◆ **Document extract**
________

From: Martin Hepworth <maxsec_at_usa.net>
Date: Wed, 25 Aug 1999 11:52:00 +0100
Message-ID: <37C3CAD0.B9DC5750@usa.net>


HI
What's the network activity like? using ODBC can cause massive amount of network activity and many times I've heard of large selects being down to network issues....but this doesn't sound like the case.

What do the Oracle stats show? How big are your DB block buffers? Is the machine paging alot when you see the slow down?

How are your redo log buffers doing? check with select name, gets, misses, immediate_gets, immediate_misses from v$latch where name in('redo allocation','redo copy')

if the ratio of gets to misses (or immediate gets/misses) exceeds 1% consider tuning the redo buffer.

get the O'reilly book on Oracle Performance Tuning - its invaluable as with most O'Reilly books.

________

◆ **Given entries**

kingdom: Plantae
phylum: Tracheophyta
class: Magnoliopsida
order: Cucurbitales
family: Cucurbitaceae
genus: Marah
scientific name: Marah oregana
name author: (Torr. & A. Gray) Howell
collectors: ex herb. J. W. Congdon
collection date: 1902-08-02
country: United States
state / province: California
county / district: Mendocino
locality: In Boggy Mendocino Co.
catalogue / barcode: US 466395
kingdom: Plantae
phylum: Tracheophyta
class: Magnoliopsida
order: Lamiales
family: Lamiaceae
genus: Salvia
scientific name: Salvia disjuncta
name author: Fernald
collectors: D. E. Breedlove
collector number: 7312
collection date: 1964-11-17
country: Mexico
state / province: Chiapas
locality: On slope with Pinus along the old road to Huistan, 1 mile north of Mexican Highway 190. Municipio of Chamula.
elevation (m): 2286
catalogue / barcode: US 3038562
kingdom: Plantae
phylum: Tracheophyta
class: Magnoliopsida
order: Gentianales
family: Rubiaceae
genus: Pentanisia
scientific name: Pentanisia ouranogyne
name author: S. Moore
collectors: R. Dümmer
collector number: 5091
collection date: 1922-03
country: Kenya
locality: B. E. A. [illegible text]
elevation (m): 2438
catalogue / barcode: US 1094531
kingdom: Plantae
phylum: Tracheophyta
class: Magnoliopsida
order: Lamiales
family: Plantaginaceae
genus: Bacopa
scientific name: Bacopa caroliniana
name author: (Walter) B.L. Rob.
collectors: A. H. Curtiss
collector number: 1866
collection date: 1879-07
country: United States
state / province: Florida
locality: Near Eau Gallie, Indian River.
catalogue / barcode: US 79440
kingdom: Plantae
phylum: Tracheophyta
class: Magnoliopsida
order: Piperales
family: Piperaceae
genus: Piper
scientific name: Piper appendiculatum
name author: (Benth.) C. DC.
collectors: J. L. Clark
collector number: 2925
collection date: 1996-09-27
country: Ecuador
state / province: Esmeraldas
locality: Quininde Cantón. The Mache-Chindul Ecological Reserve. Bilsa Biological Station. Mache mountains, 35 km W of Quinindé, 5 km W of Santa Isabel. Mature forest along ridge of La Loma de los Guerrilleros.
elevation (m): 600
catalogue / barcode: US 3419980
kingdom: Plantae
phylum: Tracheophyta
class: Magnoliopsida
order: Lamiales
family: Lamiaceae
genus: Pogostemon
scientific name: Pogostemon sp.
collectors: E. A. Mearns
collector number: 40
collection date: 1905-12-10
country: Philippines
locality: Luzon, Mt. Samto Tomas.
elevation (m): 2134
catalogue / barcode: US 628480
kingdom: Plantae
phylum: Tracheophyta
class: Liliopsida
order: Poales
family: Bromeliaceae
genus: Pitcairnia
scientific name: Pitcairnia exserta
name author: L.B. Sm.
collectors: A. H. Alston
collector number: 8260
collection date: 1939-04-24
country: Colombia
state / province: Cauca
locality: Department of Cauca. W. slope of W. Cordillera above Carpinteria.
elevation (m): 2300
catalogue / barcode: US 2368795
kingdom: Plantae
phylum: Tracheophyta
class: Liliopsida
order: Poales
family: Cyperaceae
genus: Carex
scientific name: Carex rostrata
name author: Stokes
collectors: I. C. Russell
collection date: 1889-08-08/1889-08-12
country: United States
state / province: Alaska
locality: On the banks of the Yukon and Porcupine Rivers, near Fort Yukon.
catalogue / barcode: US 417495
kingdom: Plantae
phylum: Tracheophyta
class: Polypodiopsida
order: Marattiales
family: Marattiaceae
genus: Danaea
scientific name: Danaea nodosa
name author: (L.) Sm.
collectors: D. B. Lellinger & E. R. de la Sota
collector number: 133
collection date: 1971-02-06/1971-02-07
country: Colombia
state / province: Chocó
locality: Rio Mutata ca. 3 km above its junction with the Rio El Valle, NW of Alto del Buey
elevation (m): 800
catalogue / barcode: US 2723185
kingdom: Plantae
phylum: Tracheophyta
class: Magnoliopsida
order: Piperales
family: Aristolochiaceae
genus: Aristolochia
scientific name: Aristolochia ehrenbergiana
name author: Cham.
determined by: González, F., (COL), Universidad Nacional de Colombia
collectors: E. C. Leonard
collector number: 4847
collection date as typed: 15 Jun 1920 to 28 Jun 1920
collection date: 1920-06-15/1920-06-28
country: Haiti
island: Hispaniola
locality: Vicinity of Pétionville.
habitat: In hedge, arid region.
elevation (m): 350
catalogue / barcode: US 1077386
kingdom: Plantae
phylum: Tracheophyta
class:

________

◆ **Problems**
A: Lay out the rows from the one containing "locality: Vicinity of Pétionville." down to the last row as a Markdown table with two columns, Line for the row number and Entry for the row itself, leaving out any blank lines.
B: Carry on the email about Oracle performance tuning, starting after its final sentence.
The email and the rows come from unrelated sources.

◆ **In response**
A:
| Line | Entry |
|---|---|
| 1 | locality: Vicinity of Pétionville. |
| 2 | habitat: In hedge, arid region. |
| 3 | elevation (m): 350 |
| 4 | catalogue / barcode: US 1077386 |
| 5 | kingdom: Plantae |
| 6 | phylum: Tracheophyta |
| 7 | class: |

B:
Martin

"C. William Grant" wrote:
>
> Hello group,
>
> I am involved in a large data warehouse project using Oracle 8.0.4,
> Solaris 2.6 and a large EMC disk array.
> We have 16 processors in the production domain, 8 GB of ram, and I have
> no idea how much disk. There are
> a number of large tables processed for each month, the biggest being
> between 60 and 80 million rows (additional
> ones each month). There are two problems.
>
> 1. When processing a large number of updates (>100K) the rate starts
> out O.K. but then gradually drops to nothing.
> The ETL tool is DataStage which connects via ODBC. This is also on
> the Solaris machine. The application does
> and initial PREPARE then calls the UPDATE for each row. By the
> time 150K rows are processed, each update
> is taking 2.5 to 4 seconds !!! Has anyone else seen this problem
> before? Is it a known bug? BTW, it does not
> matter if the application commits at various intervals or runs it
> as one huge transaction. The work around I have
> been using is to insert the changed data and primary key into a
> working table and do the update as a single,
> corelated query. This works quite nicely but is obviously not
> desireable as a project-wide solution.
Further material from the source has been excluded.